* _Problem description_
Copy each line below word for word and drop every image.
++++ Supplied records
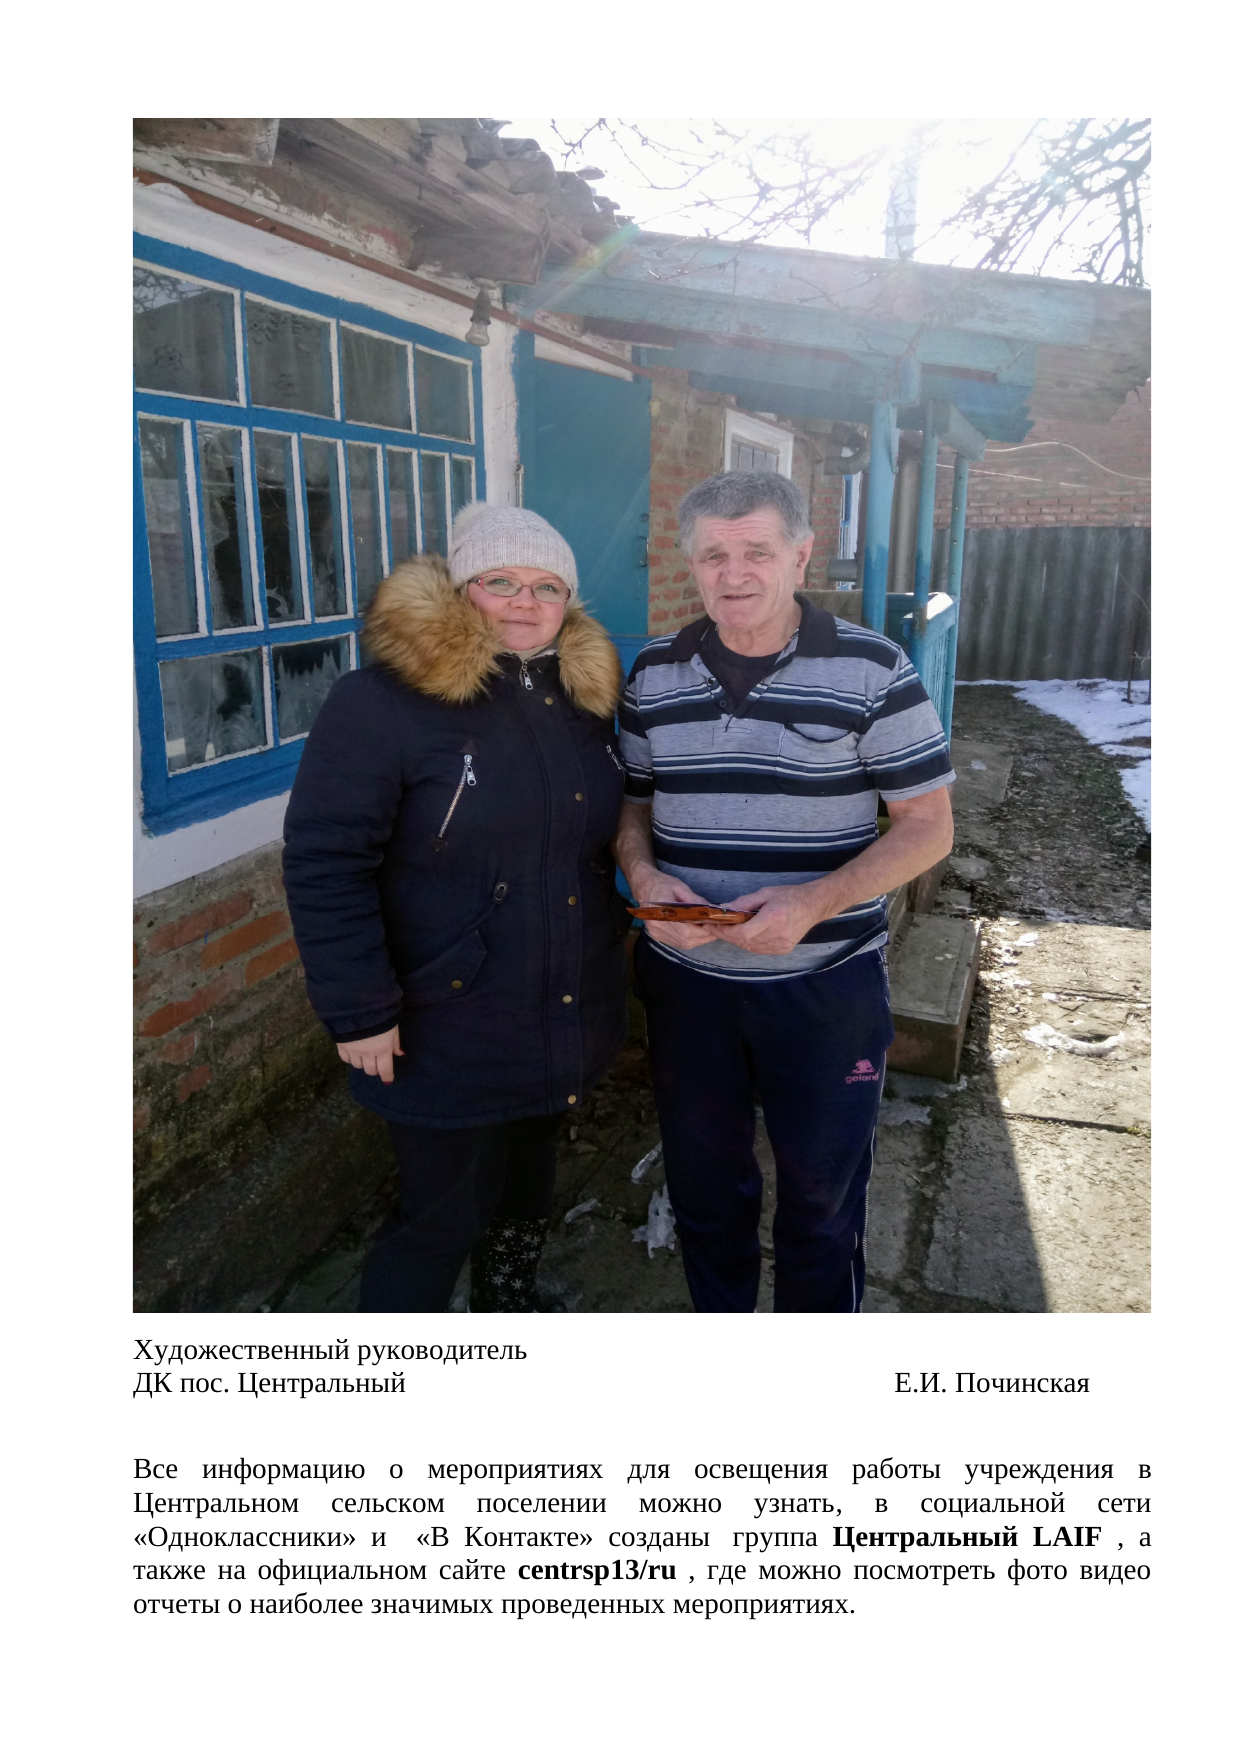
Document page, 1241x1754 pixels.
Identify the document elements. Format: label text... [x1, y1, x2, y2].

picture [132, 118, 1152, 1313]
text Художественный руководитель [133, 1332, 1152, 1365]
text Все информацию о мероприятиях для освещения работы учреждения в Центральном сельском поселении можно узнать, в социальной сети «Одноклассники» и «В Контакте» созданы группа Центральный LAIF , а также на официальном сайте centrsp13/ru , где можно посмотреть фото видео отчеты о наиболее значимых проведенных мероприятиях. [133, 1452, 1152, 1619]
text ДК пос. Центральный Е.И. Починская [133, 1365, 1152, 1399]
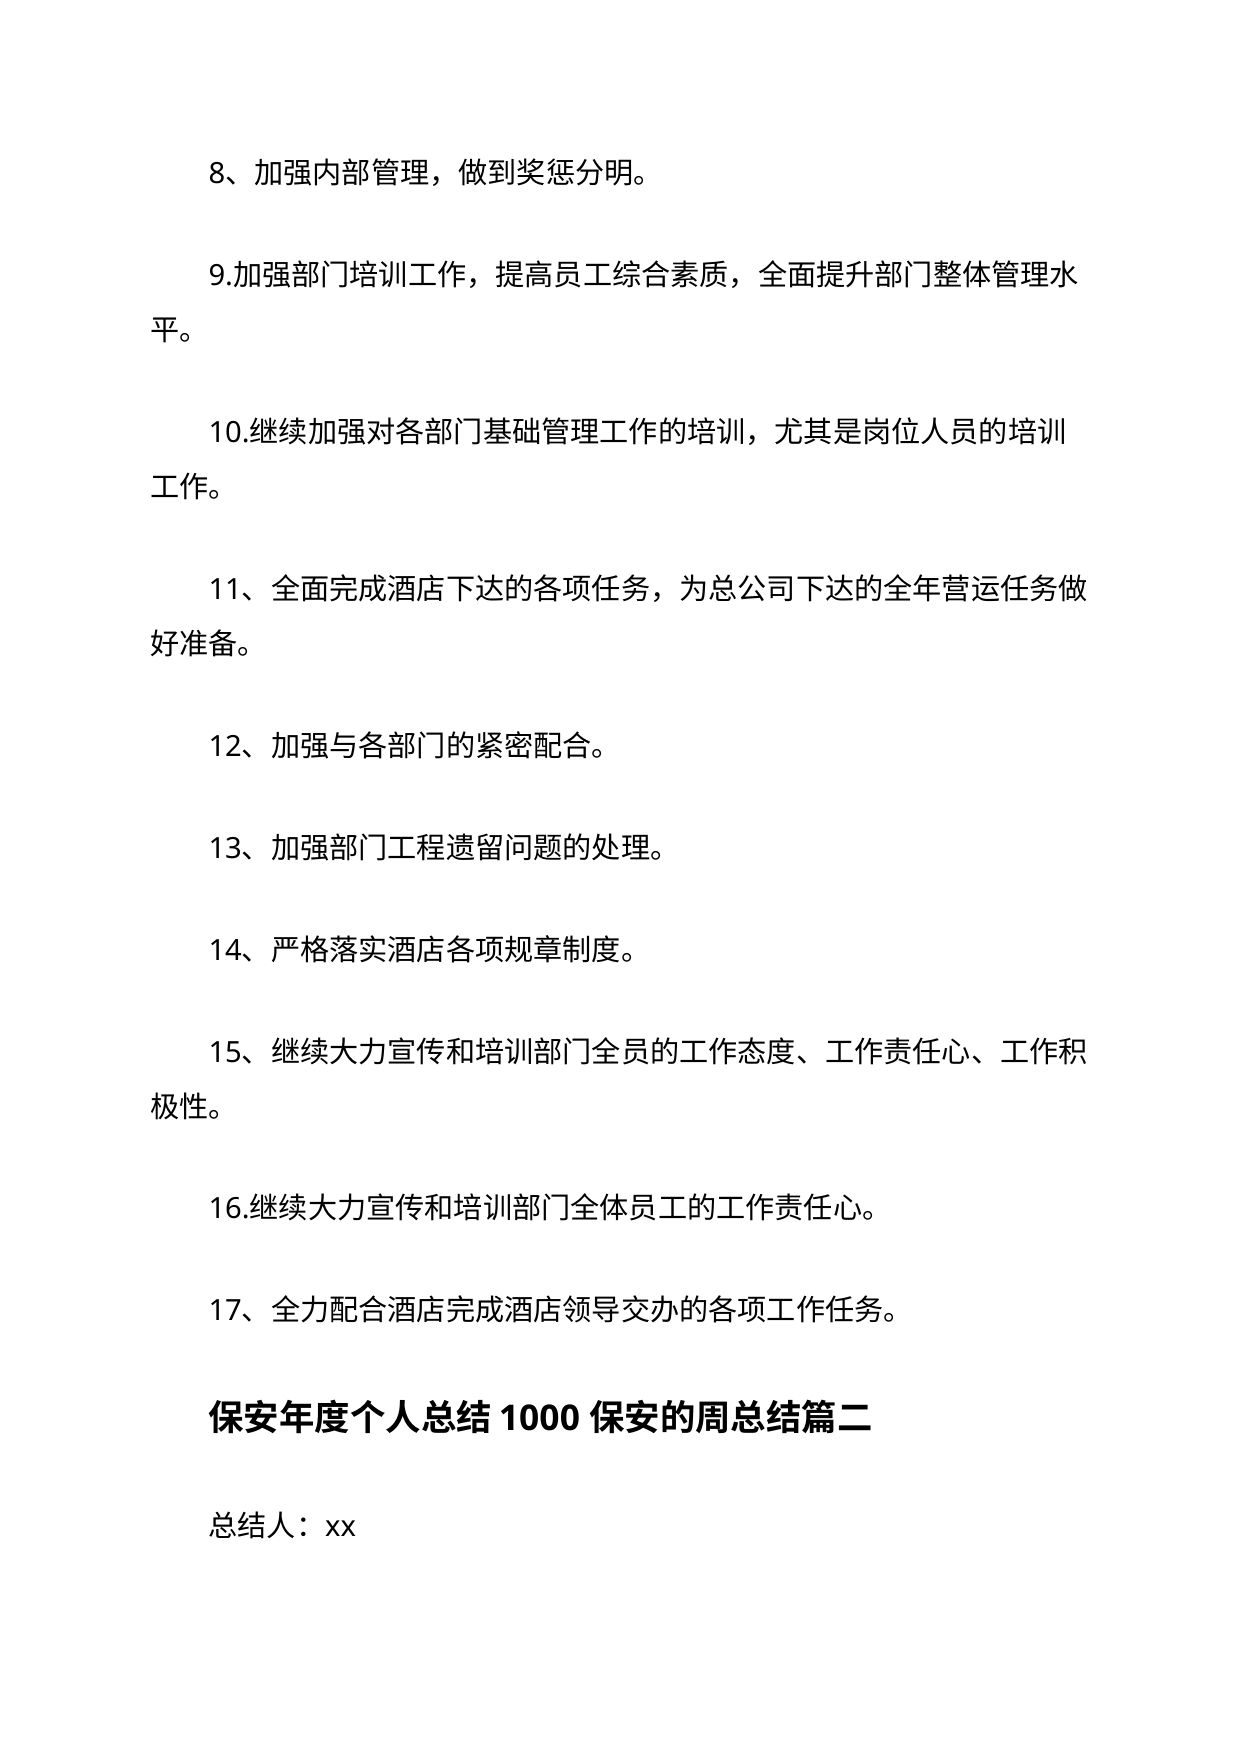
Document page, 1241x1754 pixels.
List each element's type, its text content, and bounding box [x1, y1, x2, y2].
++++++++
* _Answer space_
Document page, 1241x1754 pixels.
Identify the document elements. Format: label text... [x1, y1, x2, y2].

picture [132, 118, 1152, 1313]
text Художественный руководитель [133, 1332, 1152, 1365]
text Все информацию о мероприятиях для освещения работы учреждения в Центральном сельском поселении можно узнать, в социальной сети «Одноклассники» и «В Контакте» созданы группа Центральный LAIF , а также на официальном сайте centrsp13/ru , где можно посмотреть фото видео отчеты о наиболее значимых проведенных мероприятиях. [133, 1452, 1152, 1619]
text ДК пос. Центральный Е.И. Починская [133, 1365, 1152, 1399]
Document page, 1241x1754 pixels.
List each element's type, its text content, and bounding box [x1, y1, x2, y2].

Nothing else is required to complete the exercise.